Buck Wild (Simon Pegg): He’s back, energetic and quirky as ever. Simon Pegg is clearly having fun, but even his voice work can’t carry the paper-thin story. Buck’s “madcap explorer” personality works in small doses, not as the central anchor of a movie.

Crash & Eddie (Vincent Tong, Aaron Harris): With their original actors gone, these two feel hollow. Their whole gag is “we’re dumb possums who want independence,” but stretched to a full runtime, it gets exhausting. They don’t evolve beyond slapstick.

Orson (Utkarsh Ambudkar): The villain of the piece, a dinosaur with a big brain (literally oversized). He wants to take control of the Lost World with an army of raptors. He’s more goofy than threatening and comes off like a rejected DreamWorks side character.


Noticeably absent are most of the main Ice Age cast. Manny, Sid, and Diego appear briefly in bookend scenes, but they’re basically cameos. This feels less like an Ice Age film and more like a spin-off pilot that somehow got promoted to “movie” status.




🌨️ The Good

Simon Pegg’s energy as Buck. He’s trying.

A few mildly fun action beats in the Lost World setting.

Kids under 8 might find the slapstick entertaining.


That’s… it.




🧊 The Bad

The Animation: Huge downgrade. Characters look stiff, lighting is flat, and it feels like a TV special rather than a film. After the theatrical quality of Ice Age 1–5, this is embarrassing.

Pointless Story: Did anyone want a Crash & Eddie spinoff? No. Did anyone ask for an extended Buck episode? No.

Missing the Heart: The herd’s family dynamic is what made these movies resonate. This special removes that heart and tries to replace it with “wacky possum antics.”

Forgettable Villain: Orson is bland and unfunny, not intimidating. His design and “master plan” are laughable.

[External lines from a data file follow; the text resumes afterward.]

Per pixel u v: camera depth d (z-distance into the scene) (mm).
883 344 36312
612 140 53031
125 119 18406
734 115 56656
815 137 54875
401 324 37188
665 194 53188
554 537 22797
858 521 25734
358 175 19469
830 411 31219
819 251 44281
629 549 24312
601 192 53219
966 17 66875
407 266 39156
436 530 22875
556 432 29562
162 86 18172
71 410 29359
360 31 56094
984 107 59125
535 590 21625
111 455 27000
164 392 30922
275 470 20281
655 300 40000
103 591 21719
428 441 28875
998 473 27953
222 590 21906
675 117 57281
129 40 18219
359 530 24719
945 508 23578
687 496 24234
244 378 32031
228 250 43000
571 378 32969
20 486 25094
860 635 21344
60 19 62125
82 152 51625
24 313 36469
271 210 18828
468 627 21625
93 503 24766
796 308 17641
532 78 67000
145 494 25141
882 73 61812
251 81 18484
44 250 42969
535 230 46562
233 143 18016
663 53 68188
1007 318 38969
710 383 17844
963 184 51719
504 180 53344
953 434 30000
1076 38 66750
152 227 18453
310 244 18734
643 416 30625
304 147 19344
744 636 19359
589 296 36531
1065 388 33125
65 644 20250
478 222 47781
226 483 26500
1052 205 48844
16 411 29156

Waste of Time: Ultimately, this just feels unnecessary. It doesn’t expand the franchise in a meaningful way—it just reminds you that the series is long past its prime.





💀 Spoilers Ahead – You’ve Been Warned!

The plot is as bare-bones as it gets. Crash and Eddie run away, stumble into the Lost World, and meet back up with Buck. Orson, the brainy dino, has a plan to take over the Lost World by commanding an army of raptors. Buck trains the possums to be “independent” and fight back.

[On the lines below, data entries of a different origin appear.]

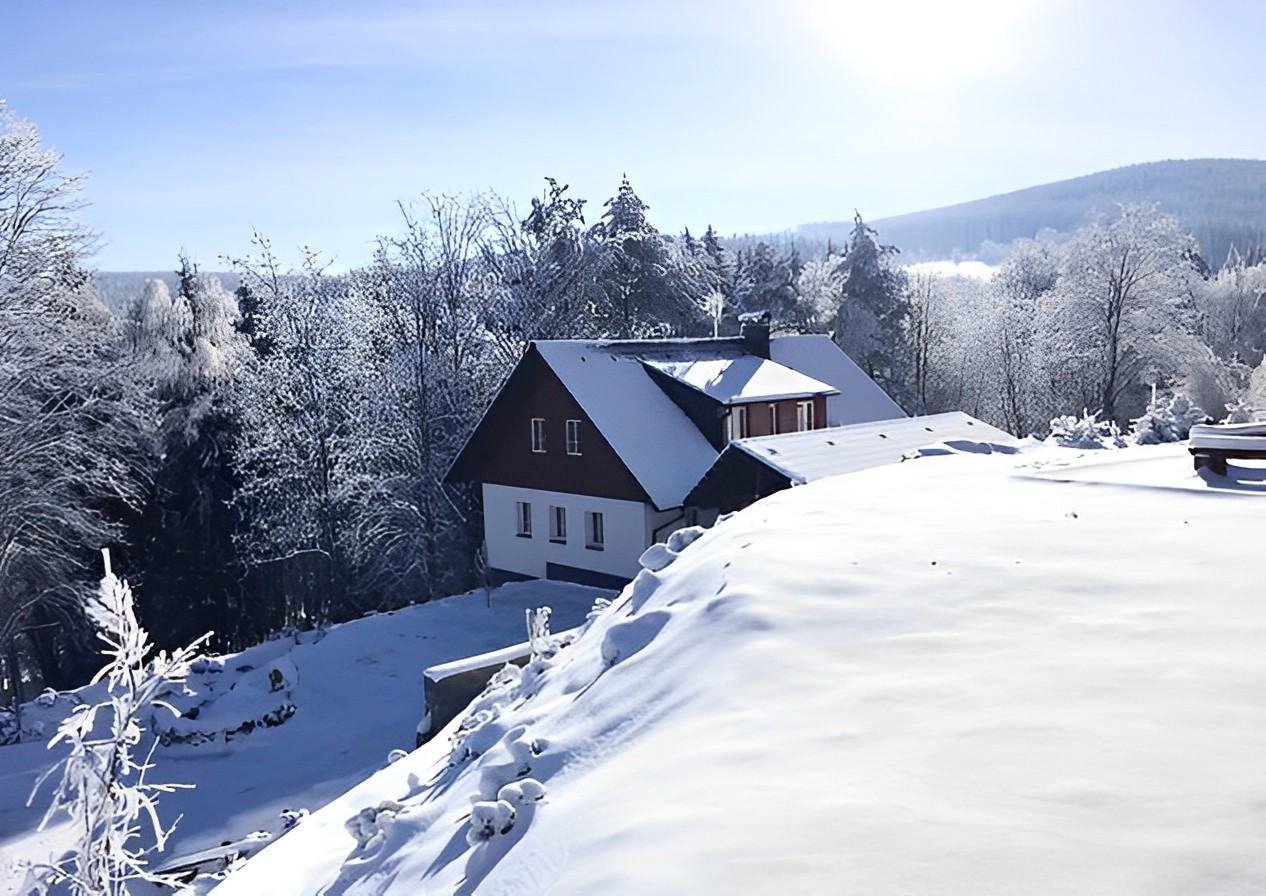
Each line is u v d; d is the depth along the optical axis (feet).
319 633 81.97
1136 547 21.66
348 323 119.75
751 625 18.72
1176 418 47.73
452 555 113.70
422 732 41.09
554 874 12.35
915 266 210.59
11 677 98.07
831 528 26.32
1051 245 251.19
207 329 133.49
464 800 19.67
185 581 108.17
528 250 132.57
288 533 109.29
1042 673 14.60
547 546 93.45
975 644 16.43
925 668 15.62
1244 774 10.61
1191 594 17.75
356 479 110.73
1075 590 18.79
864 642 17.29
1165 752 11.38
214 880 31.30
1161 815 9.98
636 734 16.71
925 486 33.35
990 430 84.74
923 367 193.77
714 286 183.62
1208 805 10.03
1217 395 147.54
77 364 88.12
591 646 25.40
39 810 53.01
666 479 82.64
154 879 15.97
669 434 87.56
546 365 89.92
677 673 18.21
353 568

In the third act, they face off against Orson in a big battle. The possums finally learn “responsibility,” help Buck outsmart the raptors, and defeat Orson. Orson is humiliated rather than killed, left stranded with his own ego.

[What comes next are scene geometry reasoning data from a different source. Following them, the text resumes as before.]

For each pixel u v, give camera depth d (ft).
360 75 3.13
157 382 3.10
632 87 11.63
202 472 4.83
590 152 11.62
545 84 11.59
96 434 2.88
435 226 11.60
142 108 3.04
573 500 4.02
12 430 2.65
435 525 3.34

Crash and Eddie then rejoin Manny, Sid, and Diego—who were searching for them the whole time—and announce that they’re moving to the Lost World permanently with Buck. The herd shrugs and goes, “Okay, guess that’s fine.” Roll credits.

Nothing changes. Nothing is gained. It feels like one long filler episode of a canceled TV series.




🎬 Final Thoughts

At this point, the Ice Age franchise had already been running on fumes. But Adventures of Buck Wild doesn’t even feel like a movie. It’s like someone fed the franchise into an AI script generator and said, “Eh, good enough for Disney+.”

Simon Pegg deserves better, and honestly, so do fans of the series. This isn’t the Ice Age we grew up with—it’s a cheap knockoff wearing its skin.